[[ PROVIDED DATA, beginning ]]
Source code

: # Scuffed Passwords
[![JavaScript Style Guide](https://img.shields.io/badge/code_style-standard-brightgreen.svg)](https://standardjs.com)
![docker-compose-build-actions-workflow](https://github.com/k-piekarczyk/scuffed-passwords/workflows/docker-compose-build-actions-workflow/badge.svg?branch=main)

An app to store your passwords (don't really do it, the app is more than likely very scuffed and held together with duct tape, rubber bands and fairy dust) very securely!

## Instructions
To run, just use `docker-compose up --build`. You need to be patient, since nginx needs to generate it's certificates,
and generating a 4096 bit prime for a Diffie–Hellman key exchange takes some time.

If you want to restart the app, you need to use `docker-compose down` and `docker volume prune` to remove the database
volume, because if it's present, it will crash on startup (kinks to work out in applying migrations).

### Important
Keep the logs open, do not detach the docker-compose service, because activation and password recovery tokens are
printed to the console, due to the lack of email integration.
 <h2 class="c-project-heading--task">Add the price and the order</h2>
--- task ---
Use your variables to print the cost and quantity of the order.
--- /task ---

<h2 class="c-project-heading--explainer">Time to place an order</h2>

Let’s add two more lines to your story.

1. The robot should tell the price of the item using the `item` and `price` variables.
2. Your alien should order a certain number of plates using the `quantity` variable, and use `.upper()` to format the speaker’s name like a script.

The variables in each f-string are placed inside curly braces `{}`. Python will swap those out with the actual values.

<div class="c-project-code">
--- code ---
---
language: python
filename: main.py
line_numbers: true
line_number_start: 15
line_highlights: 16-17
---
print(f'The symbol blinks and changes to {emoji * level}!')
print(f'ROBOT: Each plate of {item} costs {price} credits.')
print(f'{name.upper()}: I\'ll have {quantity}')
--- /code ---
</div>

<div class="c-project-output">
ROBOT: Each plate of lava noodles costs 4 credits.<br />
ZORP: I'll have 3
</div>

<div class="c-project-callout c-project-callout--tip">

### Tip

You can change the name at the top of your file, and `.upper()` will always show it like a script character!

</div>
[[ PROVIDED DATA, end ]]
WRITTEN TASK: Render the lines above as a numbered list, skipping any that are blank.

TASK RESULT:
1. Source code
2. : # Scuffed Passwords
3. [![JavaScript Style Guide](https://img.shields.io/badge/code_style-standard-brightgreen.svg)](https://standardjs.com)
4. ![docker-compose-build-actions-workflow](https://github.com/k-piekarczyk/scuffed-passwords/workflows/docker-compose-build-actions-workflow/badge.svg?branch=main)
5. An app to store your passwords (don't really do it, the app is more than likely very scuffed and held together with duct tape, rubber bands and fairy dust) very securely!
6. ## Instructions
7. To run, just use `docker-compose up --build`. You need to be patient, since nginx needs to generate it's certificates,
8. and generating a 4096 bit prime for a Diffie–Hellman key exchange takes some time.
9. If you want to restart the app, you need to use `docker-compose down` and `docker volume prune` to remove the database
10. volume, because if it's present, it will crash on startup (kinks to work out in applying migrations).
11. ### Important
12. Keep the logs open, do not detach the docker-compose service, because activation and password recovery tokens are
13. printed to the console, due to the lack of email integration.
14.  <h2 class="c-project-heading--task">Add the price and the order</h2>
15. --- task ---
16. Use your variables to print the cost and quantity of the order.
17. --- /task ---
18. <h2 class="c-project-heading--explainer">Time to place an order</h2>
19. Let’s add two more lines to your story.
20. 1. The robot should tell the price of the item using the `item` and `price` variables.
21. 2. Your alien should order a certain number of plates using the `quantity` variable, and use `.upper()` to format the speaker’s name like a script.
22. The variables in each f-string are placed inside curly braces `{}`. Python will swap those out with the actual values.
23. <div class="c-project-code">
24. --- code ---
25. ---
26. language: python
27. filename: main.py
28. line_numbers: true
29. line_number_start: 15
30. line_highlights: 16-17
31. ---
32. print(f'The symbol blinks and changes to {emoji * level}!')
33. print(f'ROBOT: Each plate of {item} costs {price} credits.')
34. print(f'{name.upper()}: I\'ll have {quantity}')
35. --- /code ---
36. </div>
37. <div class="c-project-output">
38. ROBOT: Each plate of lava noodles costs 4 credits.<br />
39. ZORP: I'll have 3
40. </div>
41. <div class="c-project-callout c-project-callout--tip">
42. ### Tip
43. You can change the name at the top of your file, and `.upper()` will always show it like a script character!
44. </div>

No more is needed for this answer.